The Photography Of Cristian Movila: Committed To A Cause
In the summer of 2003, he began working for Romania’s news agency, Mediafax. After two years with the agency, he struck out on his own as a freelancer documenting a wide variety of armed conflicts, famine, and socio-political issues in the Middle East, Russia, Eastern Europe, Israel, Palestine, the former Soviet Union, and the United States. Movila’s images have appeared in numerous publications, including National Geographic, Newsweek, The New York Times Magazine, Cotidianul, Jurnalul National, Stern, and Paris Match.
“Every project, every story is interesting,” states Movila, who says he chose to be a documentary photographer because he likes interacting with people. “I also want to find stories that can answer all my questions. People, unfortunately, know me for sad stories,” Movila concludes, “but I also shoot other things, even fashion, which I love, but in a documentary way.” As for the future, Movila says he’s committed to exploring the world through his lens, which he expects to take at least this lifetime.

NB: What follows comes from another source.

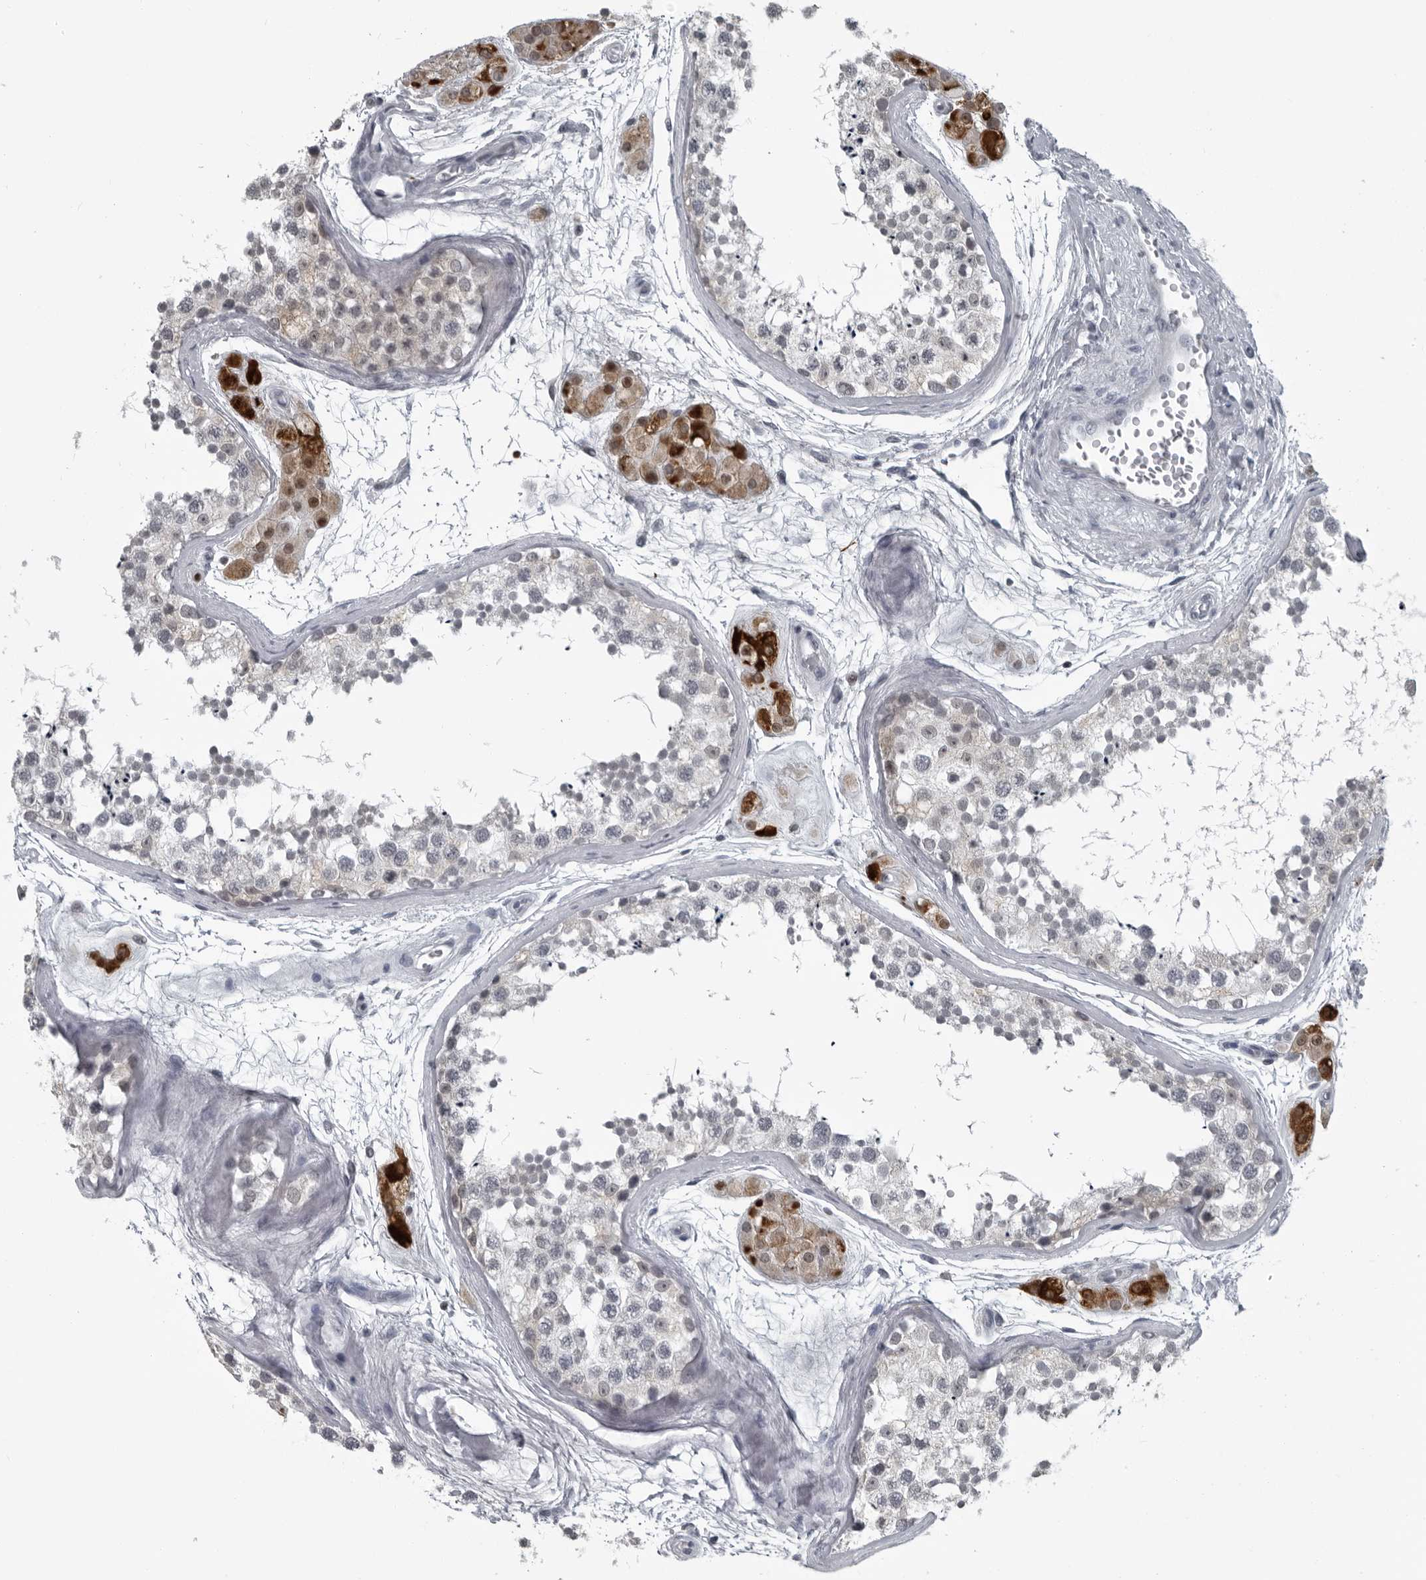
{"staining": {"intensity": "negative", "quantity": "none", "location": "none"}, "tissue": "testis", "cell_type": "Cells in seminiferous ducts", "image_type": "normal", "snomed": [{"axis": "morphology", "description": "Normal tissue, NOS"}, {"axis": "topography", "description": "Testis"}], "caption": "This image is of benign testis stained with immunohistochemistry (IHC) to label a protein in brown with the nuclei are counter-stained blue. There is no staining in cells in seminiferous ducts. The staining is performed using DAB (3,3'-diaminobenzidine) brown chromogen with nuclei counter-stained in using hematoxylin.", "gene": "RTCA", "patient": {"sex": "male", "age": 56}}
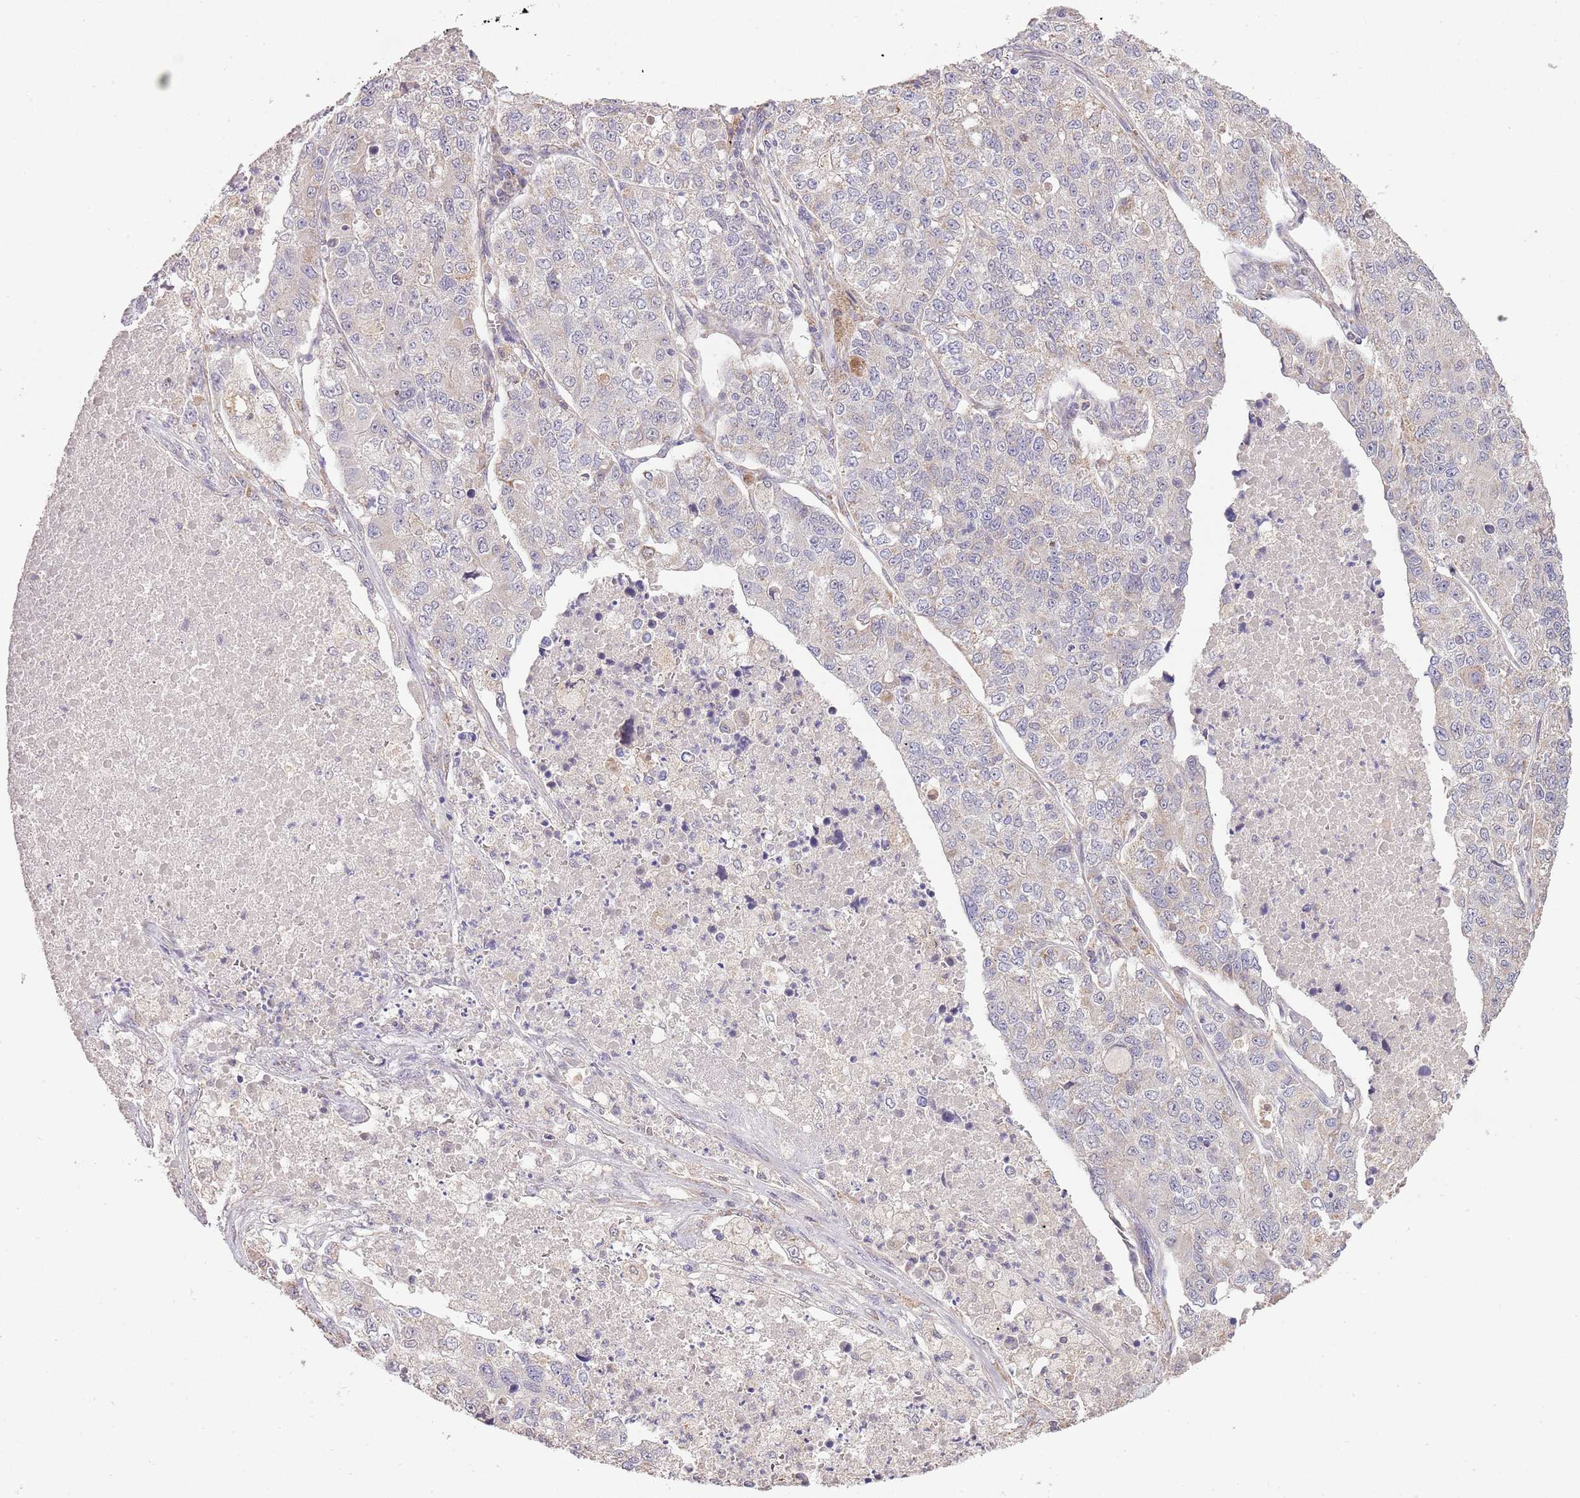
{"staining": {"intensity": "weak", "quantity": "<25%", "location": "cytoplasmic/membranous"}, "tissue": "lung cancer", "cell_type": "Tumor cells", "image_type": "cancer", "snomed": [{"axis": "morphology", "description": "Adenocarcinoma, NOS"}, {"axis": "topography", "description": "Lung"}], "caption": "This is a image of immunohistochemistry (IHC) staining of lung adenocarcinoma, which shows no expression in tumor cells. Brightfield microscopy of immunohistochemistry (IHC) stained with DAB (3,3'-diaminobenzidine) (brown) and hematoxylin (blue), captured at high magnification.", "gene": "IVD", "patient": {"sex": "male", "age": 49}}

In the summer of 2005, he was visiting a friend at the Marie Curie Hospital in Bucharest and accidentally wound up on the wrong floor. “I went to the fifth floor, where the oncology section is located,” explains Movila, who began to cry after seeing some of the children under treatment there. Conditions in the hospital are poor; there are not enough beds or nurses, and food, medicine, and medical supplies are short. Under these current conditions, the patients’ chances of survival are reduced by half. Typically, about 20 children are being treated at any given time in an old section of the hospital.
While Movila walked through the wing, he notes, no one seemed to notice him and no one questioned him. “It was like I was invisible,” states Movila, who was devastated by the scene. After about 30 minutes, he left. “The days that followed were very difficult for me and I thanked God I was healthy. I decided I wanted to use photography to help the children at the hospital so they could be cured and do the things they dreamed of doing in life.”
First, Movila had to get permission to take photos at the hospital. He says he did this by establishing a relationship with the staff, which he found to be fairly easy but time consuming. He worked on the project for about two years, and in 2008 organized a campaign and several exhibitions of his photos to raise money for early cancer treatment. So far, about 3.2 million euros have been raised, notes Movila, who plans to continue photographing the children in the future.
“I never finish a story,” he admits. “I just stop working on it for a while, and when I have the chance and time I start working on it again. I always believe when I look at my stories that I can do much more, which is why I go back.” Movila is currently working on a book featuring the “Unfinished Dreams” images.
About the photos shown on these pages, Movila says, “The wing is a long, bare hallway flooded by a white neon light. The rooms on the left and right side of the ward were each occupied by three or four children. Most of them didn’t have hair on their heads because of the radiation/chemo treatments. Some of the children were crying and some were playing, while others lay in bed because they were unable to move. About half of the kids,” Movila recalls, “were there with their parents, either mother or father or grandmother, who slept next to them on a salon chair. The others were alone.”